=== Tarea 1 ===
Indique si cada una de estas afirmaciones concuerda con el texto sobre la vida intelectual en el franquismo y justifique cada respuesta con una cita textual: (a) Enrique Tierno Galván fue alcalde de Madrid; (b) la editorial Aguilar imprimía sus fascículos prohibidos en Argentina; (c) la potestad censora de la jerarquía eclesiástica en escuelas y universidades se determinó en principio en el Concordato de 1951.
=== Tarea 2 ===
Retome el texto sobre la vida intelectual en el franquismo a partir de su última oración y continúelo.

=== Fragmento fuente ===
###
En los años 80 de siglo XX, el profesor y alcalde de Madrid, don Enrique Tierno Galván habló en más de una ocasíón del "páramo cultural del franquismo". No entra en mi ánimo ofender a la inteligencia haciendo una apología de la Dictadura, pero entra aún menos la intención de obviar el hecho de que, si algo tuvo positivo el franquismo, fue su vida intelectual dentro y fuera de las fronteras de España.
Decía Dionisio Ridruejo que "durante casi toda la década de 1940 a 1950 la investigación y la enseñanza se convirtieron en empresas oficiales del Estado con frecuencia delegadas a la Iglesia. Sin duda se empleó un considerable arsenal de aportaciones materiales para restaurarlas, pero su vida interior fue censurada y dirigida a sus fines por algo muy distinto del impulso libre, sin el que toda la vida intelectual tiende a hacerse mero oficio. La especulación teórica versaba sobre temas metafísicos o sociológicos, haciéndose penosa por sus condicionantes doctrinales y la presión de la censura...".
Las mismas limitaciones se daban en la literatura nacional o importada. Nada que estuviera en el Índice romano podía publicarse en España (por eso había editoriales, como Aguilar, que imprimían sus "fascículos prohibidos" en México y los importaban a España lustro tras lustro, pues la ley franquista concedía la venta de determinadas obras hasta la extinción de los volúmenes disponibles -unos volúmenes que no se acababan nunca-). En una ocasión hubo una reclamación alemana porque no podían publicarse algunas obras de Goethe. Por lo que se refiere a los órganos de difusión, los que no eran oficiales estaba fiscalizados de hecho, como las escuelas y las universidades, en las cuales la jerarquía eclesiástica ejercía una potestad censora, como en principio se determinó en el Concordato de 1951. El fin de la guerra significó la desaparición por muerte, emigración, etc, de una buena parte de la intelectualidad española, con lo que el problema pareció reducirse de cara al exterior.
###
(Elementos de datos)
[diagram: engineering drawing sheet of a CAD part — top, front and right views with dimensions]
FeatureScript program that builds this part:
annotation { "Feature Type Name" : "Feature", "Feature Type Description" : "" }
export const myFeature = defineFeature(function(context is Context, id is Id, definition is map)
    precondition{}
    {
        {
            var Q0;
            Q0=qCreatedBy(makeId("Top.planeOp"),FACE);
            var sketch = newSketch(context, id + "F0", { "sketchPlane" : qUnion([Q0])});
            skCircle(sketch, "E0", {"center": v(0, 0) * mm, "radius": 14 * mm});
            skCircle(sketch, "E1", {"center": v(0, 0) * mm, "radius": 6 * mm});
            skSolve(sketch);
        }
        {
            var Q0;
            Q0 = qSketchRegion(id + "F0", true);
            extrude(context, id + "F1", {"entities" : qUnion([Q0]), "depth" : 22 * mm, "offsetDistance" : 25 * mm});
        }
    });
###
=== Resultado 1 ===
(a) Sí: «el profesor y alcalde de Madrid, don Enrique Tierno Galván».
(b) No: «imprimían sus "fascículos prohibidos" en México».
(c) Sí: «la jerarquía eclesiástica ejercía una potestad censora, como en principio se determinó en el Concordato de 1951».

=== Resultado 2 ===
Pero una de las corrientes que se impuso ante la necesidad del régimen de disponer de un aparato cultural propio fue -y aquí volvemos al trabajo de Ridruejo- la de los integristas, para los que era inaceptable autonomía de la vida intelectual. Ante la necesidad de tener una técnica y una investigación, ésta se supeditaba tanto a la ortodoxia de los fines como a la fidelidad de sus ejecutores. Siguiendo este camino, se creó el Instituto de Investigaciones Científicas, del que se excluyó cualquier posible heterodoxia. Si en la biología y en la física se prescindió, como señalaba Pedro Laín Entralgo, de los herederos de Cajal y Cabrera, en el campo de la filosofía se arrinconó la crítica, incluso la de Ortega, marcándose el tomismo como único camino válido.
Se trataba, en definitiva, de encontrar el puente válido entre la grandeza de una España pasada con la grandeza de una España futura, olvidando el pasado más inmediato de la historia, y acaso el que pudo ser más fructífero, si las circunstancias lo hubieran permitido.